The Universal Web Developer
As web developers, we’re often unaware that we build exclusion into our projects. Whether it’s deliberate or subconscious, the outcome is the same: we’ve made it hard to access.
Sir Tim Berners Lee, inventor of the web, had a vision about what the web should be:
The dream behind the Web is of a common information space in which we communicate by sharing information. Its universality is essential: the fact that a hypertext link can point to anything, be it personal, local or global, be it draft or highly polished.
“Its universality is essential.” That short phrase describes the most exciting and fundamental aspect of the Web: that anyone can access it, on any device, at any time, from anywhere. It’s a wonderful vision, aspirational and egalitarian.
Status Quo
In the arms race of modern web/app development, it seems we’ve stopped caring about that universality. We expect everyone to be on high-end devices, with high speed access, and so we design our software for these users, sticking a middle finger up to everyone else.
We expect users to give up their data to our silos, mine it for its wealth, and build on it (or discard it) when our Small Biz is acquired by Big Corp. We don’t value our users, or their data. We pay little heed to longevity or preservation. The ephemeral nature of the Web is celebrated as a virtue, the short-term gains considered more valuable than the long-term view.
Enable and Empower
Have web-developers forgotten our role? We are supposed to be enablers, not custodians. We should empower people by providing software that works simply and universally. We shouldn’t be making decisions about how people access information and services. It’s not our place to dictate who can use the web or on what terms. What we wish for as developers often has no relation with what users want or need.
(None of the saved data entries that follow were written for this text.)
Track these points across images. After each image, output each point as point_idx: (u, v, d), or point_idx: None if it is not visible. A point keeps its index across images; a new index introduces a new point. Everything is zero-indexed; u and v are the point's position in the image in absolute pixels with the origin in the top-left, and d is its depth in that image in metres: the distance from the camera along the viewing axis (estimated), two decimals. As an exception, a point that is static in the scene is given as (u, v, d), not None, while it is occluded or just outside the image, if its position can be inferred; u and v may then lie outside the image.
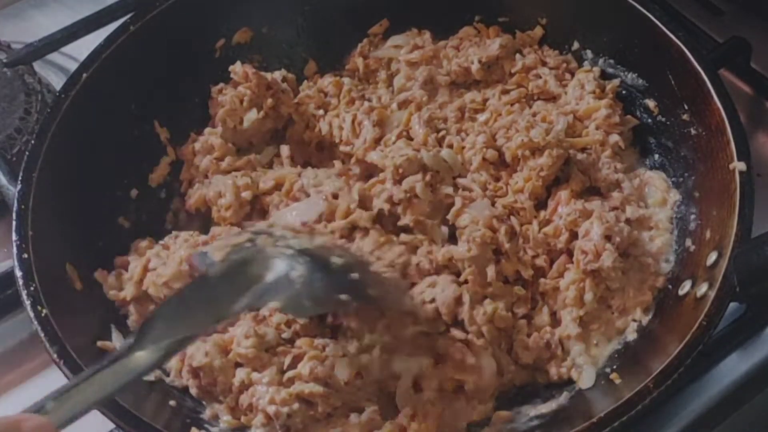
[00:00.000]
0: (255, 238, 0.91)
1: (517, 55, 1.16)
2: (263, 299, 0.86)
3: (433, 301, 0.94)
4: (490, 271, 0.95)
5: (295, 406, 0.88)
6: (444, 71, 1.16)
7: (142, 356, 0.76)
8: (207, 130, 1.13)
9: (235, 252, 0.88)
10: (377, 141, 1.09)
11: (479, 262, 0.95)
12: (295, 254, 0.89)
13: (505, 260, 0.97)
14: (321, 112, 1.15)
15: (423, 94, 1.14)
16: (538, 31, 1.17)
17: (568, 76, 1.14)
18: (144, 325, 0.78)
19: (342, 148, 1.11)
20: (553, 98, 1.13)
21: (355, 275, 0.91)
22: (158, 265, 0.98)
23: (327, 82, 1.18)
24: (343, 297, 0.89)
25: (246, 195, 1.06)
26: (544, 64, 1.15)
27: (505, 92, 1.13)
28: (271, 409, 0.88)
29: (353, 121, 1.11)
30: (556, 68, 1.14)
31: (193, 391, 0.93)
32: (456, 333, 0.94)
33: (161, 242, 1.03)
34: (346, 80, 1.18)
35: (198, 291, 0.86)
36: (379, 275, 0.94)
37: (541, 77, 1.13)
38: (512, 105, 1.11)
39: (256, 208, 1.08)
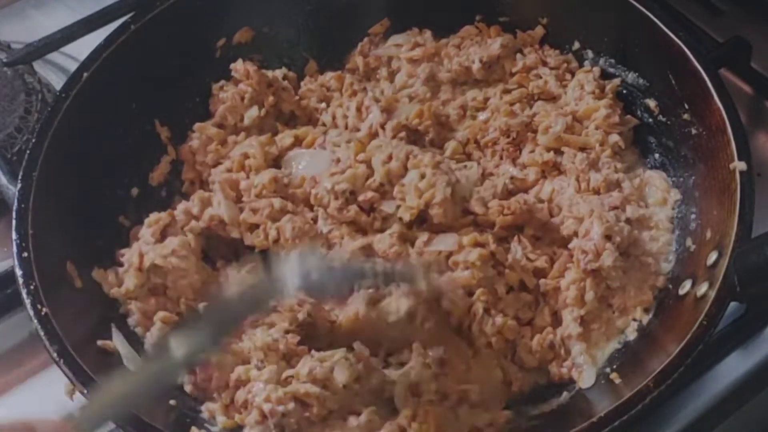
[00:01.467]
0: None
1: (518, 55, 1.16)
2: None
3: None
4: (500, 287, 0.95)
5: (290, 405, 0.87)
6: (445, 69, 1.16)
7: (162, 367, 0.83)
8: (197, 126, 1.13)
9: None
10: (382, 127, 1.08)
11: (487, 282, 0.95)
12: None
13: (508, 271, 0.96)
14: (323, 105, 1.16)
15: (426, 90, 1.14)
16: (539, 31, 1.17)
17: (568, 76, 1.14)
18: (160, 340, 0.88)
19: None
20: (553, 98, 1.13)
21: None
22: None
23: (329, 77, 1.18)
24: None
25: (272, 150, 1.08)
26: (544, 64, 1.15)
27: (507, 92, 1.13)
28: (266, 407, 0.87)
29: (358, 108, 1.11)
30: (557, 68, 1.14)
31: (188, 387, 0.93)
32: (461, 344, 0.94)
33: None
34: (348, 75, 1.18)
35: (211, 311, 0.94)
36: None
37: (541, 77, 1.13)
38: (513, 105, 1.11)
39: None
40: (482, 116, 1.11)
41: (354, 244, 0.99)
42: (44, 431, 0.70)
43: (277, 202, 1.01)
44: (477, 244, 0.97)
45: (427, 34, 1.19)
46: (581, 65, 1.15)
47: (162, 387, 0.86)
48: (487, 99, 1.13)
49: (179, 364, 0.83)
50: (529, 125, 1.08)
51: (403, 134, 1.06)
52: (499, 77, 1.15)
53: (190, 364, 0.87)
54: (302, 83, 1.19)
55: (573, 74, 1.14)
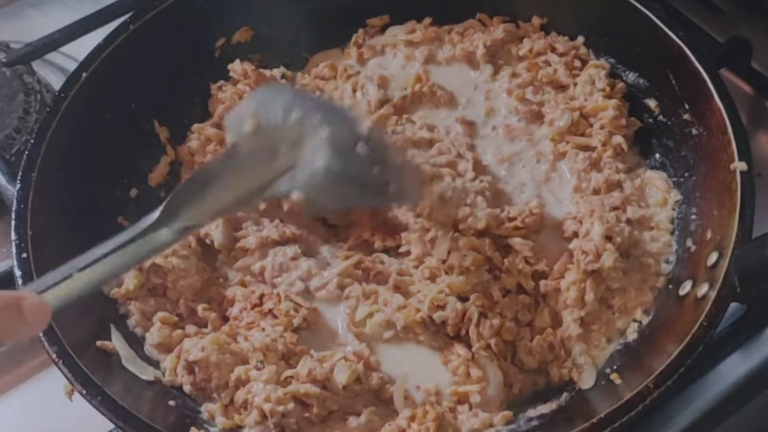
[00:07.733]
0: (289, 112, 0.88)
1: (525, 39, 1.15)
2: (288, 188, 0.86)
3: (444, 307, 0.93)
4: (495, 291, 0.95)
5: (290, 405, 0.87)
6: (446, 52, 1.16)
7: (159, 235, 0.79)
8: (195, 126, 1.13)
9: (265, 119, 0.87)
10: (382, 104, 1.09)
11: (481, 286, 0.95)
12: (324, 139, 0.86)
13: (505, 275, 0.96)
14: (319, 94, 1.16)
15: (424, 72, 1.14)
16: (538, 21, 1.17)
17: (578, 63, 1.12)
18: (167, 205, 0.80)
19: None
20: (562, 87, 1.12)
21: (377, 168, 0.90)
22: None
23: (321, 66, 1.18)
24: (363, 193, 0.90)
25: None
26: (553, 50, 1.13)
27: (516, 75, 1.12)
28: (266, 407, 0.87)
29: (353, 89, 1.11)
30: (566, 54, 1.12)
31: (187, 388, 0.93)
32: (459, 349, 0.93)
33: None
34: (341, 62, 1.19)
35: (225, 168, 0.85)
36: (404, 167, 0.95)
37: (550, 65, 1.12)
38: (523, 88, 1.10)
39: None
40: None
41: (347, 261, 0.99)
42: (29, 307, 0.69)
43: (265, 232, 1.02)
44: (473, 249, 0.96)
45: (427, 21, 1.19)
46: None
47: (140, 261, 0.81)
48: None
49: (166, 241, 0.79)
50: (538, 113, 1.08)
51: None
52: (505, 63, 1.15)
53: (186, 233, 0.82)
54: (296, 78, 1.19)
55: (582, 61, 1.12)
There’s no doubt that a large proportion of modern software is not universally accessible. Apps and games that are only available through curated stores require users to have devices with a minimum spec. And many of these apps simply aren’t available anywhere else. We might consider many of these creations to be outside the scope of “universally accessible”. But accepting this does not mean we have to perpetuate it.
Change the viewpoint
When we’re building the next digital experience that requires a big screen, a fat broadband pipe, and only works on the very latest browser, or requires the very latest most powerful smartphone, we should stop and think for a moment.
We must consider the users with the slow connection, the small screen, the underpowered phone, and think about them accessing our service or site, or the information we’re providing. We must think about the technical decisions we’re making that might prevent access. Have we built something universally accessible? If not, why not? Who made the decisions to limit access, and what are they gaining from it?
Let’s think about the power of the web to bring people together. Let’s really think about what we can build that’s universally accessible, and with greater benefit than the thousands of pointless apps that litter the digital wasteland. Instead of being developers that simply do what we’re told, let’s instead take an active role in making better software that enables and empowers people.
Let’s not just be web-developers. Let’s be universal web-developers.